Armada bus TransPAS yang digunakan juga dirancang khusus untuk transportasi narapidana, menjamin kenyamanan dan keamanan mereka. Koordinasi yang solid antara petugas Lapas Gorontalo dan aparat kepolisian memastikan tidak ada celah keamanan. Hal ini menunjukkan profesionalisme dalam menjalankan tugas pemasyarakatan.

Proses Serah Terima dan Manfaat Bagi Narapidana

Setibanya di Lapas Kelas IIB Boalemo, proses serah terima narapidana dilakukan dengan cepat dan teliti. Petugas penerima dari Lapas Boalemo segera melakukan pemeriksaan berkas dan cek kesehatan fisik secara menyeluruh. Prosedur ini penting untuk memastikan identitas dan kondisi kesehatan setiap narapidana sebelum mereka diintegrasikan ke blok hunian baru.

Pihak Lapas Boalemo menyambut baik kedatangan narapidana baru ini, menunjukkan kolaborasi antar lembaga pemasyarakatan. Proses integrasi ke blok hunian baru berjalan mulus dan tertib, tanpa kendala berarti. Lingkungan baru diharapkan dapat memberikan suasana yang lebih segar bagi para narapidana untuk menjalani masa pidananya.

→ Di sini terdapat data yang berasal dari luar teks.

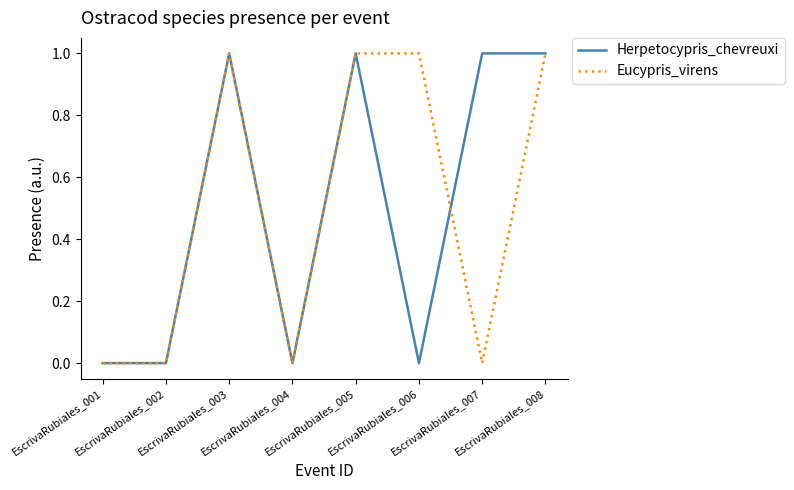

At which category does Herpetocypris_chevreuxi reach its first local peak?

EscrivaRubiales_003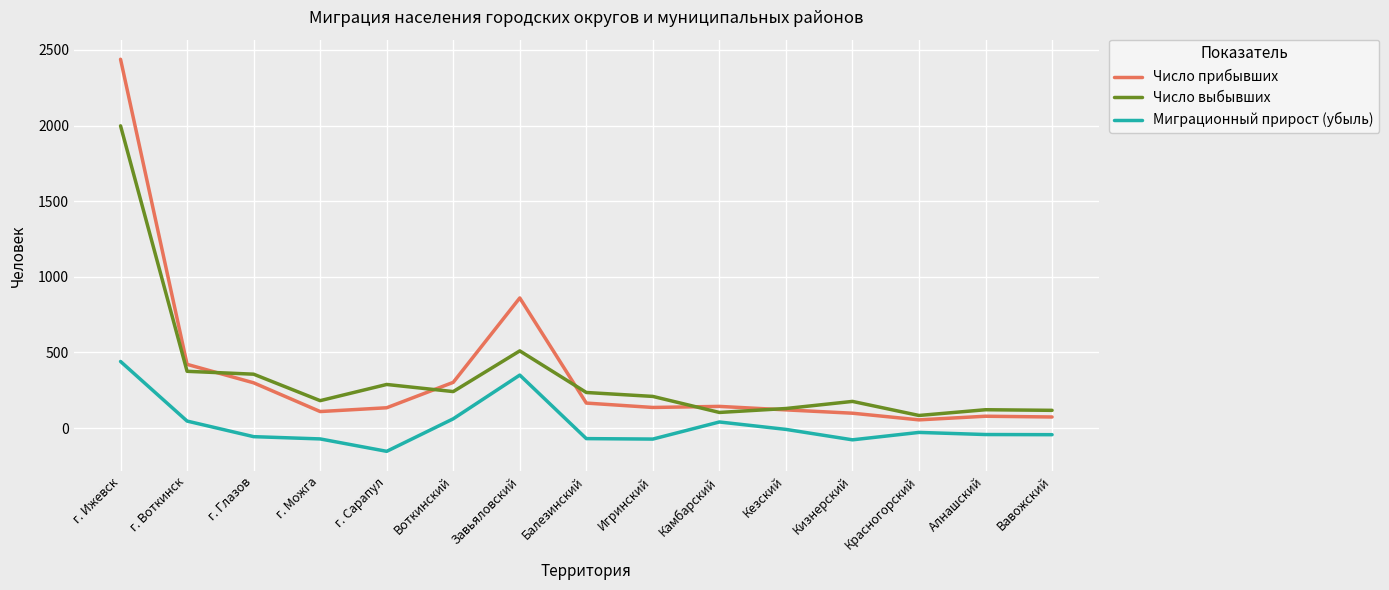

The value of Миграционный прирост (убыль) at г. Сарапул is -154. True or false?

True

Dari total 31 narapidana yang dipindahkan, terdapat tiga orang yang merupakan warga asli Kabupaten Boalemo. Bagi ketiga narapidana ini, pemindahan tersebut membawa kabar gembira. Mereka kini berada lebih dekat dengan kampung halaman dan keluarga, sehingga memudahkan keluarga untuk datang membesuk secara rutin. Kedekatan dengan keluarga merupakan faktor penting dalam proses rehabilitasi dan reintegrasi sosial.

Sulistyo Wibowo mengungkapkan rasa syukurnya atas kelancaran seluruh proses pemindahan narapidana Lapas Gorontalo ini. Ia menegaskan bahwa berkat pengawalan polisi dan kesigapan petugas, seluruh tahapan berjalan aman dan terkendali. Keberhasilan ini menjadi contoh praktik baik dalam manajemen lapas dan pembinaan narapidana di Indonesia.